The remedial certification provision is designed to discourage employers who might consider engaging in unfair labour practices in order to avoid a unionized workplace. It is neither a new nor a radical provision. Five provincial labour boards have similar authority. They use it infrequently in order to remedy the worst cases of employer interference or intimidation which makes it impossible to determine the true wishes of employees through a representation vote.
I would also like to remind members that the provision will be interpreted by the new Canada Industrial Relations Board which will have equal labour and management representation.
In commenting on this provision, a University of Toronto professor of law told the standing committee “The ultimate purpose of the provision reflects a very fundamental legal principle and that is that one should not profit from one's own wrong”. That is, the employer should not get the result it seeks as a consequence of violating the code. I agree with the professor and urge members to support this provision.

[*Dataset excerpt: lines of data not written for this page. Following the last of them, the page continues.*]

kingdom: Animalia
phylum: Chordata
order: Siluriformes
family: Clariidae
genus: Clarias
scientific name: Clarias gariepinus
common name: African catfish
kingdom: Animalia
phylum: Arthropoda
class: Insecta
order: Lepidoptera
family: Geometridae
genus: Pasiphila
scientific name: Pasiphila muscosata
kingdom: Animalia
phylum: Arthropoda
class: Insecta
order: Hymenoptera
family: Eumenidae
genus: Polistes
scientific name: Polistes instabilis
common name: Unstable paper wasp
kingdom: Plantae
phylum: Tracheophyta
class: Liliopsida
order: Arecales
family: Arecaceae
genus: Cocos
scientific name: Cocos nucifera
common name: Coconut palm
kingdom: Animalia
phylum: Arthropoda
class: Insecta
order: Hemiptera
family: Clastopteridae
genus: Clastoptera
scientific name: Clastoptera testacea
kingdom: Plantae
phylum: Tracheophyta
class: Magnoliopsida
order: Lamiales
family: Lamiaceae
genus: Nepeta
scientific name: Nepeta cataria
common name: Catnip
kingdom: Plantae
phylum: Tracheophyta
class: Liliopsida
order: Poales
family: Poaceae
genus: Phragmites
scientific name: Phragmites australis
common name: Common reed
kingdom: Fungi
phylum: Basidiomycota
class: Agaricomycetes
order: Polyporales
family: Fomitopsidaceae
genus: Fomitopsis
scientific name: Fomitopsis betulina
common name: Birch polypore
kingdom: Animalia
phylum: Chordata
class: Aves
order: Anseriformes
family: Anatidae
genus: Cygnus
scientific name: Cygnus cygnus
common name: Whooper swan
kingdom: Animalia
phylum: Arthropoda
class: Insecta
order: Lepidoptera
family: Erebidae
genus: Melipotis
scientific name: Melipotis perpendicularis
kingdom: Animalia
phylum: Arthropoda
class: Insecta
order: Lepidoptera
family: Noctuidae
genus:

I would also like to briefly address the motion to delete the provision in Bill C-19 which authorizes the board to determine applications without holding an oral hearing.
As a quasi-judicial tribunal, the board is required in all cases to respect the rules of natural justice. While affected parties have the right to make representations to a tribunal, there is no absolute right to an oral hearing. In fact the board and many other tribunals regularly determine applications without holding an oral hearing.
Board decisions are reviewable by the federal court of appeal. One of the reasons the court can overturn a board decision is if it finds that the board has failed to respect the rules of natural justice.
Under Bill C-19 the board would continue to decide whether or not an oral hearing is necessary based on the circumstances of each case.
As is currently its policy, the board will hold an oral hearing when one is required in order to establish facts through witness testimony. This provision simply clarifies the board's authority to make determinations based on the written evidence and representations of the parties where the facts of the case are not in dispute.
If the board were required to hold a hearing in every case, administration of the code would become even slower and more costly. This would not serve the interests of the parties or contribute to positive labour management relations. I do not support such an approach. I strongly urge members to oppose this motion.
Finally, with respect to the other motion in this group, which modifies the process for the revocation of an employer representative in the longshoring industry, I fail to see the rationale for the proposed change. The choice of an employer representative belongs to the employees concerned. They should be able to apply to the board to change representatives and the board should authorize such a change if the representative no longer has majority support or is otherwise no longer qualified to act.